11 Ocak 2017 Çarşamba

İkizlere Tek Başına Bakan Annenin Birgünü


Her sabah hiç şaşmadan 08:20 - 08:30 arası Can’ın şarkılarıyla uyanıyoruz. 

Bir sabah klasiğimiz olan yatakta anne, kız ve oğlan üçlüsü olarak sabah haberlerini izledikten sonra önce pijamalarımızı çıkarıp, altlarımızı temizleyip cicilerimizi giyip güne öyle başlıyoruz.

Yatak çok olunca, sırayla önce çocukların yatakları sonra bizim yataklar toplandı, odaların camları açıldı derken bir yarım saat geçiyor. Artık iyice uykuları açılmış ve kahvaltıya hazır oluyorlar.

Sıcak sütleri, bol peynirli omletleri hazırlanınca oturuyoruz üçümüz de masaya. 

Lal kendi kendine, Can biraz kendi biraz  anne desteğiyle gayet güzel yapıyorlar kahvaltılarını. Bu arada Can, Lal’ den çok yiyor ama çok nazlıdır kendisi illa biri yedirecek, eee bu işte bana kalıyor tabi.

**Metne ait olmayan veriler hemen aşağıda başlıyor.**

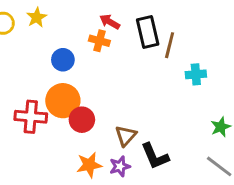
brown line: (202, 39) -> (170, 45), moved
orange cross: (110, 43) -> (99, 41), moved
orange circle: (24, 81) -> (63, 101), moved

Kahvaltı sonrası üçümüz birlikte oturup oyun oynuyoruz. Küpleri diziyoruz, lego yapıyoruz, kitap okuyoruz, çamaşır ipine mandal asıyoruz. O gün canımız ne isterse.

Bugün suya koyduğumuz renkli buz kalıplarını, el degdirmeden sudan alma oyunu oynadık mesela.

Saat 10:40 civarı olunca bizim ikizler başlıyorlar mırıldanmaya. "Zırrrrr meyve suyu saati." Meyveler tazecik sıkılıp mama sandalyesinde içilirken bende hemen meyve sıkacağını yıkayıp, mutfağı topluyorum, işte bu kadar.  

Meyve suyu saatini hiç atlanmıyor çünkü hergün aynı saatte içmeye alıştıklarından ben vermesemde onlar hatırlatıyorlar artık.

Meyve suyu içince başlıyorlar mayışmaya, onları uyku basmışken hemen bir süpürge atıverdim mi eve sonrası kolay, bir güzel altlar alınıyor biraz mıncıklanıyorlar ve uyku zamanı.

İşte tek korkum o an, iki bebek aynı anda nasıl uyutulur? 
Biri uyumasa, sesinden öbürü uyanmaz mı? 

Gece yat yanlarına uyurlar karanlıkta ama gündüz mümkün değil, haydi Merve uyut bakalım iki çocuğu birden kolaysa.


Napalım alıyorum birini ayağıma, diğerini de yanıma; birini ayağımla, diğerini ellerimle sallaya sallaya uyutuyorum. 


Bazen de önce Lal'i uyutup sonra Can'ı uyutuyorum. 15 - 20 dakika sürüyor uyutmam.
Şimdi anne zamanı işte, öğlene yemek var ama aksama aynı yemeği yemesinler, çeşit olsun diye bugün hemen bir mücver karıştırı verdim mesela.

Eeeeee hani anne zamanı bumu diyenlere ;


İşte buyrun, hem yemek yapıyorum hemde çay keyfi yapıyorum. Ne var yani illa oturarak mı içilir bu çay?

Yemeklerde hazırsa alıyorum bilgisayarımı, oturuyorum masama bir bardak daha çayı hakettim bence. Bazen yazıyorum, bazen internette dolanıyorum bazen de kitap okuyorum, o gün canım ne isterse. Onlar uyanana kadar özgürüm nasılsa.



Uyandıklarında azıcık keyif yapar Lal ve Can.  Sonra öğlen yemeğiydi, dans zamanıydı, kitap okuma vaktiydi derken akşam olur, babamız gelir. Sonrası bebek oyuncağı zaten.

Babaları gelince, onlar hasret giderene kadar akşam sofrayı hazırlıyorum dördümüz hep birlikte oturuyoruz sofraya. 

Kakara kikiri yemekler yeniyor. onlar babayla oyuna başlarken ben ertesi günün yemeklerini yapmaya başlıyorum. Varsa çamaşırları da astım mı haydi bende yanlarına. 

Biraz kudurup hemen uyku haline geçiyorlar ve erkenden uyuyorlar.Sonra ben kendime bi çay demliyorum, bir iki satır yazı yazıp resimleri kurcalıyor sonrada ertesi güne hazır olmak için geç olmadan uyuyorum.

Sadece çarşamba geceleri bu kuralı bozuyorum çünkü dizim varrrrr, haydi bakalım aldım çekirdeğimi çayımı ben diziye sizede iyi gecelerrrrr.